After you have created preloaded AMIs, replace the AMI IDs in the cluster configuration file with the new preloaded AMI IDs to ensure that all cluster instances use the preloaded AMIs.

Add the following code to the cluster configuration file in the cloudera-manager section to make sure that Cloudera Manager does not try to download the parcels:

cloudera-manager {
     configs {
               customer_banner_html: "Managed by Cloudera Director"
                    MANAGES_PARCELS: false

Run the Cloudera Director validate command again to test bringing up the cluster. See Testing the Cluster Configuration File.

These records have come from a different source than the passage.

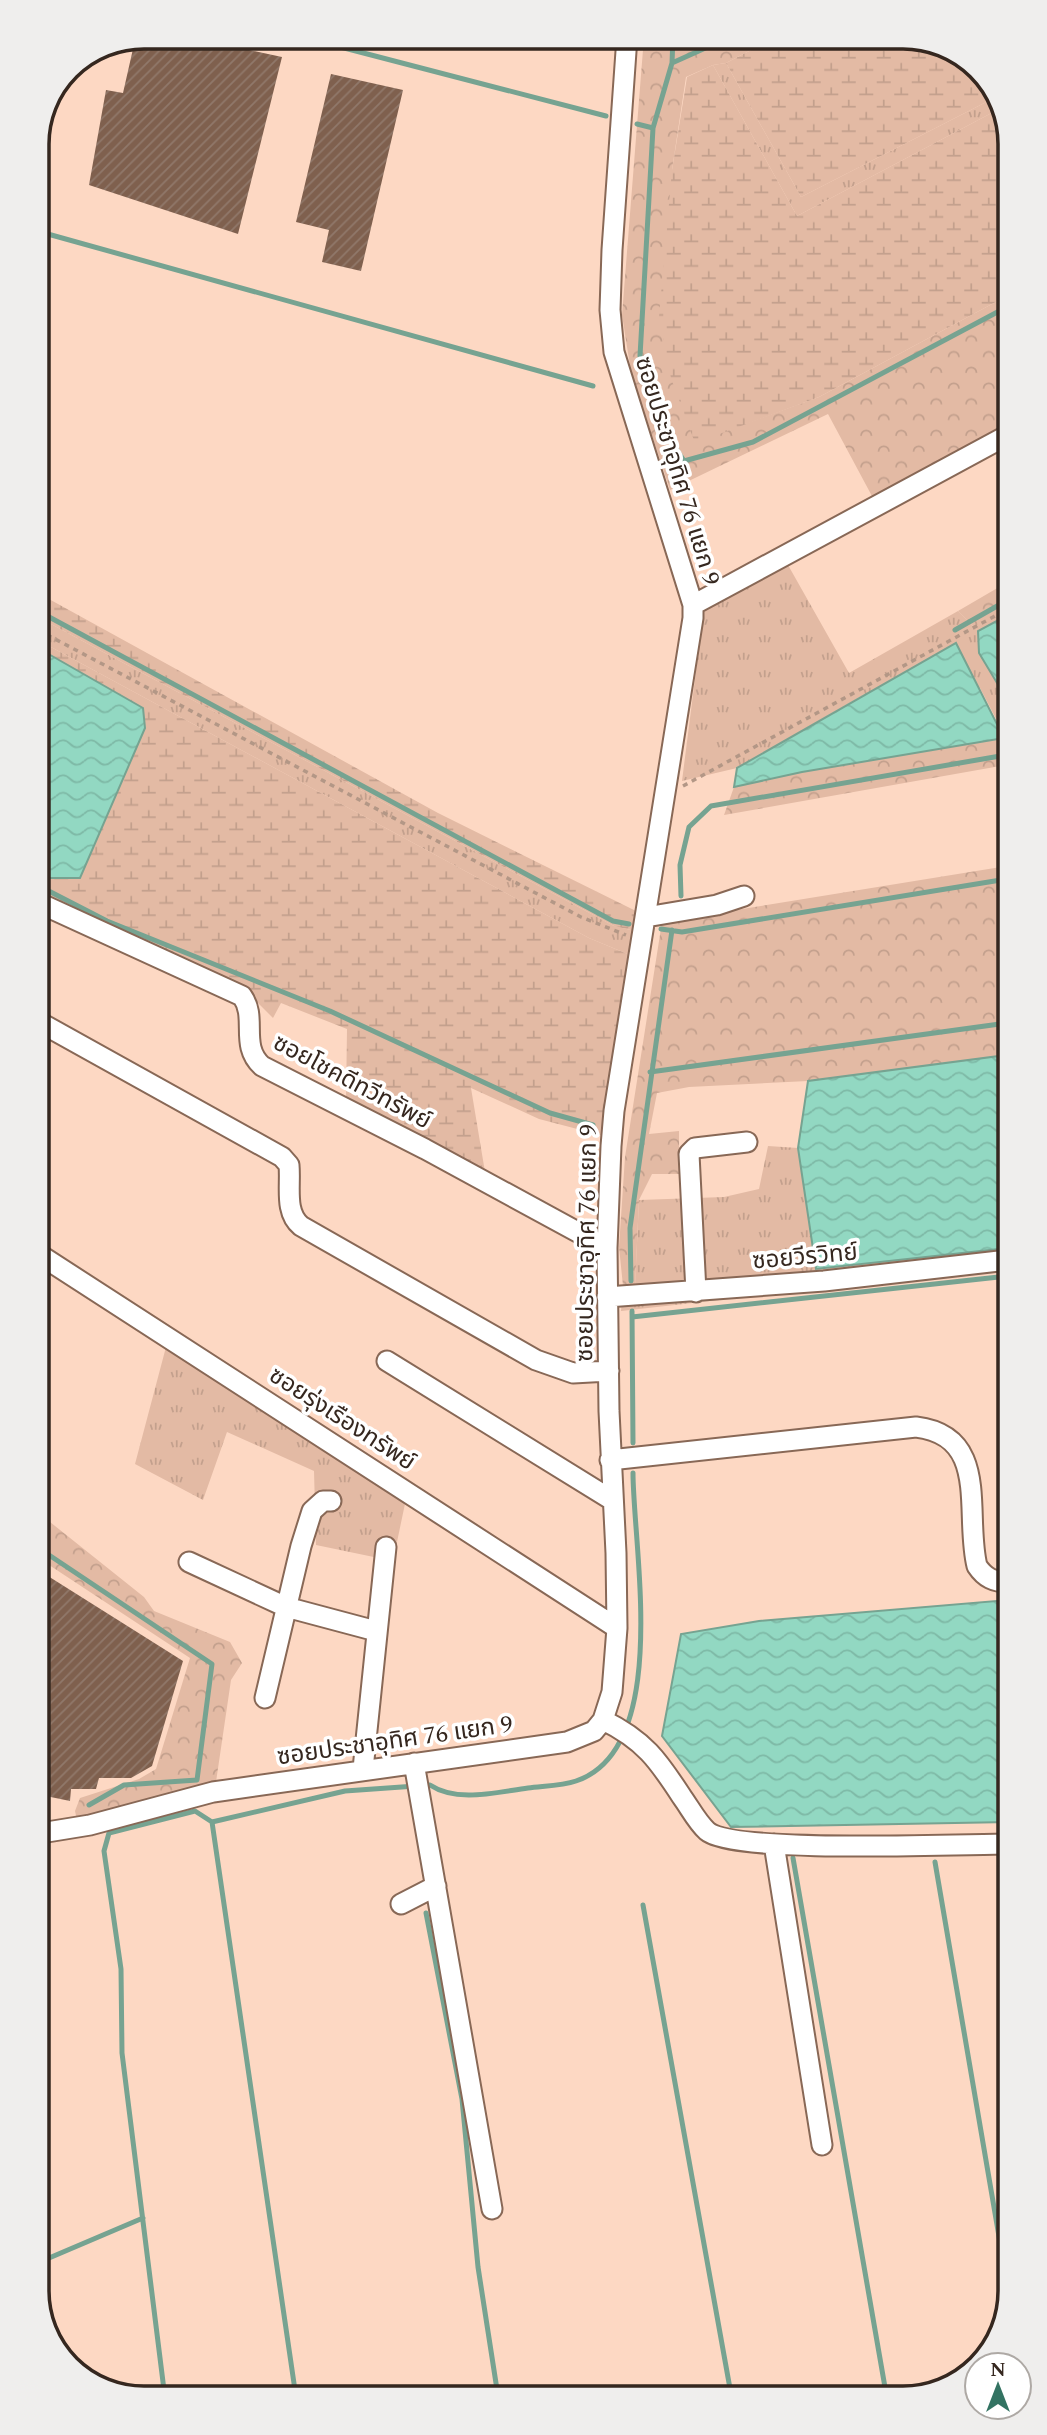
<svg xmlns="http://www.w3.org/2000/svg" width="1047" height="2435" font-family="Spectral,'Noto Sans Thai',serif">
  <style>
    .grass { fill: url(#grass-tufts) }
    .forest { fill: url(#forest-crowns) }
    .wetland { fill: url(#wetland-marsh) }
    .water { fill: url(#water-waves); stroke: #76a391; stroke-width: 2 }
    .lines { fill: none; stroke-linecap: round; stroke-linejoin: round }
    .stream { stroke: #76a391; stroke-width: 5 }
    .building { fill: url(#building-hatch) }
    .minor-casing { stroke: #886856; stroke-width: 23 }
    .path { stroke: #b39786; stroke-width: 3.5; stroke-dasharray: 5 5; stroke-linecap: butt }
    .minor { stroke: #fff; stroke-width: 19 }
    .labels { text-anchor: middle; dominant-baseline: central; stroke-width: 7; stroke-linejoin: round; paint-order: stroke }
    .street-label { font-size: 24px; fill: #35271f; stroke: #fff }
    .rim { fill: none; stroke: #35271f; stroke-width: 3.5 }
  </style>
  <defs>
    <pattern id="grass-tufts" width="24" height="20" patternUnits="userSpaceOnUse" patternTransform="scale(1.75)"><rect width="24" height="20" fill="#e3baa4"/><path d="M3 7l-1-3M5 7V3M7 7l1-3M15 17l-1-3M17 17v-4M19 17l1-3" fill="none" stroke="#c3a08d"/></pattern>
    <pattern id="forest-crowns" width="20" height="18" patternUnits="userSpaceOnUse" patternTransform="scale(1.75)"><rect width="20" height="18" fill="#e3baa4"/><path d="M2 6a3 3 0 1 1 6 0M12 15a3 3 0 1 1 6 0" fill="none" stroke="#c3a08d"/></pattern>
    <pattern id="wetland-marsh" width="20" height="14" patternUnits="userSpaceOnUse" patternTransform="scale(1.75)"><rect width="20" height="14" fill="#e3baa4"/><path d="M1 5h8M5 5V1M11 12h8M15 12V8" fill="none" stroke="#c3a08d"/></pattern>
    <pattern id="water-waves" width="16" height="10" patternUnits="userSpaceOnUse" patternTransform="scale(1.75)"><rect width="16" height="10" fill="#92d8c2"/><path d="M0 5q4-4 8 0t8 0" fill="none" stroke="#7eb9a6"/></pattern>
    <pattern id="building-hatch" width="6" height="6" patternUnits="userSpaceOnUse" patternTransform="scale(1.75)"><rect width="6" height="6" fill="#7f604e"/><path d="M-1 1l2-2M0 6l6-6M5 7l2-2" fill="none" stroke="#90786a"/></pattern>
  </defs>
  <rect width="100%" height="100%" fill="#fdd8c3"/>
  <path class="grass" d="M726 63 801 197 996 97 1005 114 1001 108 797 216 713 65Z
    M788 565 849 673 958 611 978 631 979 653 1006 698V738L980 688 865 694 737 768 682 781 704 608 712 601Z
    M38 617 614 926 635 931 630 955 589 938 38 640Z
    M768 1146 798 1148 817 1269 1008 1248V1268L621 1311 623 1286H635L639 1200 724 1197 759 1189Z
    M166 1347 406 1499 393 1561 316 1545 314 1471 227 1432 203 1500 135 1464Z"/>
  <path class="forest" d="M644 37H776L726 63 713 65 686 77 672 170 695 442 819 397 1005 297V424L873 498 828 414 670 490 631 372 622 315Z
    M1006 583V616L978 631 958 611Z
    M1006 738V765L724 815 734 787 802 772Z
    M1007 866V1055L808 1081 689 1087 657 1093 649 1134 679 1131V1174H652L639 1200 635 1286H623L619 1247 625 1157 662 922Z
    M40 1514 144 1597 154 1611 230 1642 242 1663 231 1680 216 1782 77 1820 75 1811 80 1798 139 1779 156 1769 190 1658 40 1559Z"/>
  <path class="wetland" d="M776 37H911L969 59 996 97 801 197 726 63Z
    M713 65 797 216 1001 108 1005 114V297L819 397 695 443 671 378 659 317 672 170 687 77Z
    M38 593 438 813 638 912 635 931 614 926 38 617Z
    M38 640 589 938 630 955 608 1137 539 1119 471 1088 485 1172 346 1099 347 1029 281 1003 273 1018 257 1002 217 978 39 890V872L49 878 80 877 145 728 143 708 38 648Z"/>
  <path class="water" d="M1006 616V698L979 653 978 631Z
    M956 643 1004 738 802 772 734 787 737 768Z
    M38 648 143 708 145 728 80 878H49L39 872Z
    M1007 1055 1008 1248 816 1269 798 1148 808 1081Z
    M1008 1600 1009 1822 731 1827 662 1736 681 1634 759 1621Z"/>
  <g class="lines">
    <path class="stream" d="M302 37 606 116
      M672 63 673 37
      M637 124 653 128 672 63 730 37
      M653 128 640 356 660 425 684 461 753 442 1005 308
      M37 231 593 386
      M38 611 613 921 629 924
      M955 630 1006 601
      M39 886 107 921 330 1011 550 1113 593 1125
      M681 896 680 865 689 827 711 806 1006 755
      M661 929 682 932 1007 879
      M650 1072 1007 1023
      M631 1281 630 1228 672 930
      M632 1311 633 1443
      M632 1317 1008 1276
      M40 1549 212 1664 197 1780 124 1785 89 1805
      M212 1822 296 2397
      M793 1858 886 2393
      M935 1862 1009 2295
      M643 1905 731 2394
      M426 1913 462 2099 478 2267 498 2396
      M42 2261 143 2218
      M165 2398 122 2053 121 1969 104 1851 109 1833 195 1811 212 1822 345 1791 430 1785C457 1803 497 1792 528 1788 543 1786 562 1786 576 1781 672 1749 633 1548 633 1473"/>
  </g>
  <path class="building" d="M144 37H189L282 57 238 234 89 185 106 90 123 93 135 40Z
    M331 74 403 90 361 271 322 262 329 230 296 222Z
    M40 1571 183 1661 152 1766 131 1778H99L96 1789H71L70 1801 41 1795Z"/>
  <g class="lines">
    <defs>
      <path id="minor" d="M693 605 1006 436
        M39 903 242 996C258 1018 239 1045 262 1066L425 1149 607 1248
        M646 917 717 905 744 896
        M39 1022 282 1157 289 1165C291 1186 284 1212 301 1226L536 1360 573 1373 609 1371
        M40 1255 617 1628
        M696 1292 689 1154 695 1148 747 1142
        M607 1297 824 1281 1008 1260
        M387 1361 612 1500
        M610 1460 916 1427C991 1436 964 1514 977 1566 985 1578 994 1582 1008 1582
        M189 1562 286 1607 376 1631
        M265 1698 301 1546 312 1511 323 1501H331
        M603 1720C644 1740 658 1760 682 1797 690 1808 697 1822 707 1831 733 1854 961 1844 1009 1844
        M414 1763 492 2209
        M363 1769 386 1547
        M41 1833 90 1825 213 1792 567 1742 594 1731 603 1720 612 1692 617 1628 616 1553 609 1411 607 1248 611 1146 614 1111 693 618V605L614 352 610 310 612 250 627 37
        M774 1844 822 2145
        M401 1904 436 1886"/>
    </defs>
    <use href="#minor" class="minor-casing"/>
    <path class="path" d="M38 630 581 917 626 935
      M683 786 1006 610"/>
    <use href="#minor" class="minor"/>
  </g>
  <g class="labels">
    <g class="street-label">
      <text transform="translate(677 471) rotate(73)">ซอยประชาอุทิศ 76 แยก 9</text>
      <text transform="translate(352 1082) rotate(28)">ซอยโชคดีทวีทรัพย์</text>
      <text transform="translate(587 1243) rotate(-89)">ซอยประชาอุทิศ 76 แยก 9</text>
      <text transform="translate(805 1257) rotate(-5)">ซอยวีรวิทย์</text>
      <text transform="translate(342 1419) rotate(33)">ซอยรุ่งเรืองทรัพย์</text>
      <text transform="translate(395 1741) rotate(-8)">ซอยประชาอุทิศ 76 แยก 9</text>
    </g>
  </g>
  <path d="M0 0H1047V2435H0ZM144 49H903A95 95 0 0 1 998 144V2291A95 95 0 0 1 903 2386H144A95 95 0 0 1 49 2291V144A95 95 0 0 1 144 49Z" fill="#efeeed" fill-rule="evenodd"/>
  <path class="rim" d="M144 49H903A95 95 0 0 1 998 144V2291A95 95 0 0 1 903 2386H144A95 95 0 0 1 49 2291V144A95 95 0 0 1 144 49Z"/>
  <g transform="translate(998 2386)"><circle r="33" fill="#ffffff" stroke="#aea9a5" stroke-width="2"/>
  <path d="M0-5L12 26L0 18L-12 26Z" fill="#337362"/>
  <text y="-10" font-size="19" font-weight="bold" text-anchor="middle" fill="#35271f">N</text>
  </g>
</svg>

The cluster should come up significantly faster than it did when you tested it before.

Prepare the Job Wrapper Script

Define the Hive query or job that you want to execute and a wrapper shell script that runs required prerequisite commands before it executes the query or job on the transient cluster. The Director public GitHub repository contains simple examples of a MapReduce job wrapper script and an Oozie job wrapper script.

For example, the following is a Bash shell wrapper script for a Hive query:

set -x -e
sudo -u hdfs hadoop fs -mkdir /user/ec2-user
sudo -u hdfs hadoop fs -chown ec2-user:ec2-user /user/ec2-user
hive -f query.q
exit 0

Where query.q contains the Hive query. After you create the job wrapper script, test it to make sure it runs without errors.

Log Collection

Save all relevant log files in S3 because they disappear when you terminate the transient cluster. Use these log files to debug any failed jobs after the cluster is terminated. To save the log files, add an additional step to your job wrapper shell script.

Example for copying Hive logs from a transient cluster node to S3:

# Install AWS CLI
curl "" -o ""
sudo yum install -y unzip
sudo ./awscli-bundle/install -i /usr/local/aws -b /usr/local/bin/aws

# Set Credentials

# Copy Log Files
aws s3 cp /tmp/ec2-user/hive.log s3://bucket-name/output/hive/logs/

Prepare the End-to-End Job Submission Script

This script automates the end-to-end workflow, including the following steps:

  1. Submit the transient cluster configuration file to Cloudera Director.
  2. Wait for the cluster to be provisioned and ready to use.
  3. Copy all job-related files to the cluster.
  4. Submit the job script to the cluster.
  5. Wait for the job to complete.
  6. Shutdown the cluster.

See the Cloudera Engineering Blog post How-to: Integrate Cloudera Director with a Data Pipeline in the Cloud for information about creating an end-to-end job submission script. A sample script can be downloaded from GitHub here.

Schedule the Recurring Job

To schedule the recurring job, wrap the end-to-end job submission script in a Cron job or by triggering the script to run when a particular event occurs.